Non. La détection des logiciels malveillants, le contrôle du lancement des applications, le contrôle des périphériques et la surveillance de l’intégrité des fichiers sont assurés par Kaspersky Industrial CyberSecurity for Nodes installé sur la même machine. L’Agent d’intégration apporte simplement une visibilité sur cette machine dans la console réseau, sans rien de plus.

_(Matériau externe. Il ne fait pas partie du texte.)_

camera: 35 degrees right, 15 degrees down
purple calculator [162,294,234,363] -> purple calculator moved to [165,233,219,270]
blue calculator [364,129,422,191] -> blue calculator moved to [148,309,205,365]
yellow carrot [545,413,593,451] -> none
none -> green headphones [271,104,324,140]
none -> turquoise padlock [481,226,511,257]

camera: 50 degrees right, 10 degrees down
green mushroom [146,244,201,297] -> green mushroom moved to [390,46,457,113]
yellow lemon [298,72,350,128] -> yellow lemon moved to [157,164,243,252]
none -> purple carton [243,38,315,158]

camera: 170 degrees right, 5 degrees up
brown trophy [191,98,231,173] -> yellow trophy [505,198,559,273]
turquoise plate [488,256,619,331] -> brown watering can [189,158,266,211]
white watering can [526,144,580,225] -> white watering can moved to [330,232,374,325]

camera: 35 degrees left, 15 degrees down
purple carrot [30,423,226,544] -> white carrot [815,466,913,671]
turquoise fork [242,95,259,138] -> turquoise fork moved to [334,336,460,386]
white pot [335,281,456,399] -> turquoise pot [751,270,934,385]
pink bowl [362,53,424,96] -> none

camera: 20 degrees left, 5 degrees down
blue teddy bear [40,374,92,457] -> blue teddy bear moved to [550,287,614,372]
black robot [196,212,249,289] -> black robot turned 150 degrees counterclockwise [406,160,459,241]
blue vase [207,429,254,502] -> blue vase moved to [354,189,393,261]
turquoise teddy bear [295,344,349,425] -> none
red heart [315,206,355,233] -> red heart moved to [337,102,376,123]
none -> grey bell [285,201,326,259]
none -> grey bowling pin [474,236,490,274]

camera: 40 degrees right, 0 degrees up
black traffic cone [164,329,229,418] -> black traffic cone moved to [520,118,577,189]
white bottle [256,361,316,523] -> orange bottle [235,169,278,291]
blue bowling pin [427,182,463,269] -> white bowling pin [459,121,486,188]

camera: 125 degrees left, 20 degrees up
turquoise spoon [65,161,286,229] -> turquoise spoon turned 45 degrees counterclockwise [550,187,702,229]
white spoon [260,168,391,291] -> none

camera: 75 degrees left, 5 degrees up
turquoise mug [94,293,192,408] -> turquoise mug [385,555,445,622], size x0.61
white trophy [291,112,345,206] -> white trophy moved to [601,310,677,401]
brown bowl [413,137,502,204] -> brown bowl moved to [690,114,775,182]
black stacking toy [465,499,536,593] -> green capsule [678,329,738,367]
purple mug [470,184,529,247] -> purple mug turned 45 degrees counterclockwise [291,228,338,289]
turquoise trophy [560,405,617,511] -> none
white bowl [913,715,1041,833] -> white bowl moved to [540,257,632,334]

« Base » désigne une nouvelle licence plutôt qu’une extension d’une licence existante. Ce même composant est également proposé sous forme de licence de renouvellement, qui prolonge un droit existant, et sous forme de licence de migration pour passer d’une autre gamme de produits Kaspersky.
Aucune console distincte n’est installée. Le déploiement et la configuration s’effectuent via Kaspersky Security Center, et les données collectées sont consultables dans l’interface web de Kaspersky Industrial CyberSecurity for Networks.